La seconda giornata di studi è fissata per giovedì 10 settembre 2026. Alle ore 10:00 il focus sarà incentrato su un bisogno primordiale dell’essere umano: “La protezione”. Verranno fornite indicazioni preziose su come tutelare economicamente se stessi e i propri cari dagli eventi accidentali e dagli imprevisti che, purtroppo, possono verificarsi nel corso della vita.
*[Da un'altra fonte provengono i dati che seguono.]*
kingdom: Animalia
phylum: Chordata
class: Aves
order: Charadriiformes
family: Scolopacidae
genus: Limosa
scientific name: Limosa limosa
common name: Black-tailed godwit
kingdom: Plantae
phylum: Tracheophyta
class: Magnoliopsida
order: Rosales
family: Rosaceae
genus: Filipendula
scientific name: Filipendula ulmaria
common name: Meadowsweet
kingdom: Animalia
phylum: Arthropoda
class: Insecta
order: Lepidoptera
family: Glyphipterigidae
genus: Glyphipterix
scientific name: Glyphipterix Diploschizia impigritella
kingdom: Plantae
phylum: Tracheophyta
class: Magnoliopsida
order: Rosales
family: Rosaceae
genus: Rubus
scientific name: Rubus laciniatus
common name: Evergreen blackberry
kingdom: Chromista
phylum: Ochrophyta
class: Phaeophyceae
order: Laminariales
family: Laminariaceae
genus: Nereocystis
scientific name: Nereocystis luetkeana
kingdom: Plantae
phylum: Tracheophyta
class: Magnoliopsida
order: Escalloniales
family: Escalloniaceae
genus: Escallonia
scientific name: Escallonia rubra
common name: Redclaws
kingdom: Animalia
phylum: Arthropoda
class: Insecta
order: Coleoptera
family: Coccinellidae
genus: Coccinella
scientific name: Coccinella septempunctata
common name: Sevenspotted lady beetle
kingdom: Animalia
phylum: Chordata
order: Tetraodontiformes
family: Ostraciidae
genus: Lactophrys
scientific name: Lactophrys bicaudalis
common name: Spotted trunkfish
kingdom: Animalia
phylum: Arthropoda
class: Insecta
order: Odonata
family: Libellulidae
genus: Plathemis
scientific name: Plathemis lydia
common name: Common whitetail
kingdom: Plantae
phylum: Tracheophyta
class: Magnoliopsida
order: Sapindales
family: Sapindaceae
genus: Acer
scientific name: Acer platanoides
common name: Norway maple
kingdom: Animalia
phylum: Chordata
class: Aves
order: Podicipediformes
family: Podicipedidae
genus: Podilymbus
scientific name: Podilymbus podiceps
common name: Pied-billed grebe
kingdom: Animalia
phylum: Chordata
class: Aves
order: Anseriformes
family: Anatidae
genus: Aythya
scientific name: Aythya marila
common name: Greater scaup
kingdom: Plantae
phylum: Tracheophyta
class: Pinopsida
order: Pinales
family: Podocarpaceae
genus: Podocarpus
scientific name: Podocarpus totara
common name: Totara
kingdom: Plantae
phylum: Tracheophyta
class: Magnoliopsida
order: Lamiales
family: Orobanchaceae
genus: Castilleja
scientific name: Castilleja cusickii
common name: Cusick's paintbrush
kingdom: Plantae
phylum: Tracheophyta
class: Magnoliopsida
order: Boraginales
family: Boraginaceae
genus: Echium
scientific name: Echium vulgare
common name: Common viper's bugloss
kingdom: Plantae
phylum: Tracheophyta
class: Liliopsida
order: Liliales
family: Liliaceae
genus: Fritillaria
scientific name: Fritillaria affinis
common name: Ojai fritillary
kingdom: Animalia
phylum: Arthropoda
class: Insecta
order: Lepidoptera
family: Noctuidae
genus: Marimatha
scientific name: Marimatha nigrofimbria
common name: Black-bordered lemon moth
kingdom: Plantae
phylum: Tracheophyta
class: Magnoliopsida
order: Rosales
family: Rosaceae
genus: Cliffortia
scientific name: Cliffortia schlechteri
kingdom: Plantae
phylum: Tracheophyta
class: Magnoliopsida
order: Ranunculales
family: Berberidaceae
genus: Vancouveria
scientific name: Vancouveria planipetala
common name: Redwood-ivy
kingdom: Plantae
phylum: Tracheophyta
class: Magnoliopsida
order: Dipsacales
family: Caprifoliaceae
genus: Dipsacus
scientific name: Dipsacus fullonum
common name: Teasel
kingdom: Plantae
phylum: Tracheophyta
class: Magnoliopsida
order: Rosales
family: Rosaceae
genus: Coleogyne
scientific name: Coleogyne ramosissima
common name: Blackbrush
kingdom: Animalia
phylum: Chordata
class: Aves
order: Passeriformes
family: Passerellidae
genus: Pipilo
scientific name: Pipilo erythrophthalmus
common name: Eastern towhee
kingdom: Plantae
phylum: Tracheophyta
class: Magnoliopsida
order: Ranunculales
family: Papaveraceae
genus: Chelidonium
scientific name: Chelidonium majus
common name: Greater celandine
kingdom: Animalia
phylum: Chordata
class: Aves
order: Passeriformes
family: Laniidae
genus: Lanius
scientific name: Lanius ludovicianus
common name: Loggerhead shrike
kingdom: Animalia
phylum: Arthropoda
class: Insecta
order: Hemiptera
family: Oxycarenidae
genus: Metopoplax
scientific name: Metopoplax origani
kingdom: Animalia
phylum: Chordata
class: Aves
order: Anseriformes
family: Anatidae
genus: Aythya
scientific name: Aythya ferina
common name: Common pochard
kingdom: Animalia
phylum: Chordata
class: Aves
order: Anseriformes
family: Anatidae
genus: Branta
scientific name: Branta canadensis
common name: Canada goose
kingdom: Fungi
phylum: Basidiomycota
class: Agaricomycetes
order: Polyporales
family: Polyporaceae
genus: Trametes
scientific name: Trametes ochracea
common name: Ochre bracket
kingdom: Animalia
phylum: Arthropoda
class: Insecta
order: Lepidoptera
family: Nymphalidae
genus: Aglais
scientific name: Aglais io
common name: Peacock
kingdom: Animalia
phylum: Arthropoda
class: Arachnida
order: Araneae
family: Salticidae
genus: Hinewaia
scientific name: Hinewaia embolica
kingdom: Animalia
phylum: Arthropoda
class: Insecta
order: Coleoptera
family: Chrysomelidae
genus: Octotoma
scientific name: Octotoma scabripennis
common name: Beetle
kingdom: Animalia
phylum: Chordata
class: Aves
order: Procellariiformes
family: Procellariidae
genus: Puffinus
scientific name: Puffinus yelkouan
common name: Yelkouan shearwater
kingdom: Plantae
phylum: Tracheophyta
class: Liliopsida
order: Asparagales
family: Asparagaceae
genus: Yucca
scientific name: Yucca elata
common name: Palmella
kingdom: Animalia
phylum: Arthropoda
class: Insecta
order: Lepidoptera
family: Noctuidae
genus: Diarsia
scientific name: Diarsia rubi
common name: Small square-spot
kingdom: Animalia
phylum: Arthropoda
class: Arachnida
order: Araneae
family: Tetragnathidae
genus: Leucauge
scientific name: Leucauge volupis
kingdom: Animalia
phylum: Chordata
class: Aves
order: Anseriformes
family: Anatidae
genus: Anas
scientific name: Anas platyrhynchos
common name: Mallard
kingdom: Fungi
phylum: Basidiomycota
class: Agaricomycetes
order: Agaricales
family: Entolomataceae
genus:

Alle ore 16:00, invece, si parlerà di “Risparmio e investimenti”: una guida sicura per capire come far fruttare il proprio gruzzoletto, sconfiggendo l’inflazione e raggiungendo un duraturo benessere finanziario.
Tutti questi incontri, fortemente promossi da Poste Italiane, hanno il nobile scopo di diffondere una cultura finanziaria, assicurativa e previdenziale per permettere a ogni cittadino di compiere scelte adatte ai propri obiettivi personali. E c’è di più: per garantire la totale inclusione, i webinar delle ore 10:00 (sia del martedì che del giovedì) saranno resi perfettamente accessibili anche alle persone sorde, grazie alla presenza dei sottotitoli e di un interprete LIS (Lingua Italiana dei Segni).

Come partecipare e l’iniziativa per i bambini

Partecipare a questi incontri è totalmente gratuito e semplicissimo. Basta avere uno smartphone o un computer e collegarsi alla pagina web di Educazione Finanziaria sul sito istituzionale (www.posteitaliane.it/educazione-finanziaria/eventi), scegliere la tematica di interesse e registrarsi in pochi clic.
Inoltre, navigando all’interno del sito, è possibile scoprire un’altra fantastica risorsa: la sezione “A scuola di economia”. Si tratta di un’area interamente dedicata ai bambini della scuola primaria e ai ragazzi delle medie: attraverso storie a fumetti, video divertenti e guide scaricabili, i più piccoli vengono introdotti in modo semplice ai concetti base della finanza (il valore del denaro, il risparmio, l’impegno). Un modo eccellente per crescere generazioni di adulti più consapevoli, in coerenza con la storica vocazione di Poste Italiane come azienda socialmente responsabile e attenta ai bisogni concreti delle famiglie.